◆ DOCUMENT EXCERPT
--- Begin ---

There are some really good answers and attempts to answer your question here. I am not an encoding master, but I understand your desire to have a pure UTF-8 stack all the way through to your database. I have been using MySQL's utf8mb4 encoding for tables, fields, and connections.
My situation boiled down to "I just want my sanitizers, validators, business logic, and prepared statements to deal with UTF-8 when data comes from HTML forms, or e-mail registration links." So, in my simple way, I started off with this idea:
Attempt to detect encoding: $encodings = ['UTF-8', 'ISO-8859-1', 'ASCII'];
If encoding cannot be detected, throw new RuntimeException
If input is UTF-8, carry on.
Else, if it is ISO-8859-1 or ASCII
a. Attempt conversion to UTF-8 (wait, not finished)
b. Detect the encoding of the converted value
c. If the reported encoding and converted value are both UTF-8, carry on.
d. Else, throw new RuntimeException
From my abstract class Sanitizer
private function isUTF8($encoding, $value)
{
return (($encoding === 'UTF-8') && (utf8_encode(utf8_decode($value)) === $value));
}
private function utf8tify(&$value)

--- End ---

◆ GOALS
- a) In the encoding post, what things does the writer want to deal with UTF-8 when data comes from HTML forms or e-mail registration links? List them all.
- b) In the encoding post, what is the word-for-word text of the passage that begins at "Else, if it" and stops after "private function utf8tify(&$value)"?

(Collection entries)
--- Begin ---

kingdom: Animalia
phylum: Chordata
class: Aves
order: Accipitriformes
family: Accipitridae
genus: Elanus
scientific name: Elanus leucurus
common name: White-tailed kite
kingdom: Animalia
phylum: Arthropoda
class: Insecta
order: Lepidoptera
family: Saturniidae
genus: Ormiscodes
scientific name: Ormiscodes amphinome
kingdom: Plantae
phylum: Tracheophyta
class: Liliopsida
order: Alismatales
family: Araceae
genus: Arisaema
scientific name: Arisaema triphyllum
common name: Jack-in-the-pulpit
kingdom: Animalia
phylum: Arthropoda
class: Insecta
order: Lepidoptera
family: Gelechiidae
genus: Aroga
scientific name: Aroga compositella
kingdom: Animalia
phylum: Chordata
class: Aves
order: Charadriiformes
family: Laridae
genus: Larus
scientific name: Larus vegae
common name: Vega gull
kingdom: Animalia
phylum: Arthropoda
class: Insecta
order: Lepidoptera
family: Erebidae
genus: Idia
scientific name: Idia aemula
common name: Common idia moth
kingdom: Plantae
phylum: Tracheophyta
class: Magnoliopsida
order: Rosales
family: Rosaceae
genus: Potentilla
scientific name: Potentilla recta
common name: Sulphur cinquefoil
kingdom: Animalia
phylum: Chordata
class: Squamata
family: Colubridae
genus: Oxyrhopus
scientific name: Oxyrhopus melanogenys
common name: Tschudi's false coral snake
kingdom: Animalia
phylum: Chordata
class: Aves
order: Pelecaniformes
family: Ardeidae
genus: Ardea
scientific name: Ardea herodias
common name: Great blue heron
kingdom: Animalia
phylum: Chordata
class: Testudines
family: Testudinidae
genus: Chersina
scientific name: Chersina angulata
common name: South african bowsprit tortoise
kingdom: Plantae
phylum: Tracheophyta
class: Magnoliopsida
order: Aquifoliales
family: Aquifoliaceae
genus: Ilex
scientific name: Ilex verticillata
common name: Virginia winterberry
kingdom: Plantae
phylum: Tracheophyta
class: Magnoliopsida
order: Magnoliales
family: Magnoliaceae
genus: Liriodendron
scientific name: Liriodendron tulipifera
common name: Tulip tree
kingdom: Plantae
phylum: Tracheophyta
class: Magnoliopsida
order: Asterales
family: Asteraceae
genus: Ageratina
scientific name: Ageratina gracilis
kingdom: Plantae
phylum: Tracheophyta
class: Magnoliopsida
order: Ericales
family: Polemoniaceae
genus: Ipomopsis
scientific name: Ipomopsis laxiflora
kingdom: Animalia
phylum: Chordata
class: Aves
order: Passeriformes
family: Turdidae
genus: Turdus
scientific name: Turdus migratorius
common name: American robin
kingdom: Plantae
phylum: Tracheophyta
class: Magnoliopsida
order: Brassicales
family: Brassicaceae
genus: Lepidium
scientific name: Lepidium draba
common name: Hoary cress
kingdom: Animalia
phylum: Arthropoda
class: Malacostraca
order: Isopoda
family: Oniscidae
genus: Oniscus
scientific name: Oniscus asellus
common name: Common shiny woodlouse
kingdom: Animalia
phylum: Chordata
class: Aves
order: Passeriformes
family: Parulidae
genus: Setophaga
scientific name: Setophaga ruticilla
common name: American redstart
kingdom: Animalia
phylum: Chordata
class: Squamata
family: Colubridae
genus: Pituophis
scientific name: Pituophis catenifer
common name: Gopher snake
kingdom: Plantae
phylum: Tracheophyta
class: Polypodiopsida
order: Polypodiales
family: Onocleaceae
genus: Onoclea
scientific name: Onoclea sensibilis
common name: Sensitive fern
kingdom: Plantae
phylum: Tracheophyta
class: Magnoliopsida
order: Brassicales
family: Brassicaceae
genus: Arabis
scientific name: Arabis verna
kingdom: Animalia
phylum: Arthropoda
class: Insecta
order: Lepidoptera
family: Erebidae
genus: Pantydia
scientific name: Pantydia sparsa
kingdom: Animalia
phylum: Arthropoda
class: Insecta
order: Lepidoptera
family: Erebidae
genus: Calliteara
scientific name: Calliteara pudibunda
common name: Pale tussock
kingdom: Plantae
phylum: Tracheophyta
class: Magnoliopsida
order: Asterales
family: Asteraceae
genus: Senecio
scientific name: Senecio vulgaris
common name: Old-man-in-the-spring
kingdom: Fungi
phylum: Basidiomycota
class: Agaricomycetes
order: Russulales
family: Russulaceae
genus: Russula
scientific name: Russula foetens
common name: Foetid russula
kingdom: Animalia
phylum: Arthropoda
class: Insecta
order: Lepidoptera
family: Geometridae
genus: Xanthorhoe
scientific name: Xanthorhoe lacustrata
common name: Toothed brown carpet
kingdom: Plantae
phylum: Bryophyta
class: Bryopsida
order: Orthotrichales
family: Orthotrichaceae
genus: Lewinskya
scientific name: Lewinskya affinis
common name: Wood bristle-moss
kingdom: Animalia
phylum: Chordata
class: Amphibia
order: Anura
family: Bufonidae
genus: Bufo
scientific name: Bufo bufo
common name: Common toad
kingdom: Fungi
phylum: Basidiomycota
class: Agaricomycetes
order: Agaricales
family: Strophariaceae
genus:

--- End ---

◆ TASK RESPONSES
- a) sanitizers, validators, business logic, and prepared statements

- b)
Else, if it is ISO-8859-1 or ASCII
a. Attempt conversion to UTF-8 (wait, not finished)
b. Detect the encoding of the converted value
c. If the reported encoding and converted value are both UTF-8, carry on.
d. Else, throw new RuntimeException
From my abstract class Sanitizer
private function isUTF8($encoding, $value)
{
return (($encoding === 'UTF-8') && (utf8_encode(utf8_decode($value)) === $value));
}
private function utf8tify(&$value)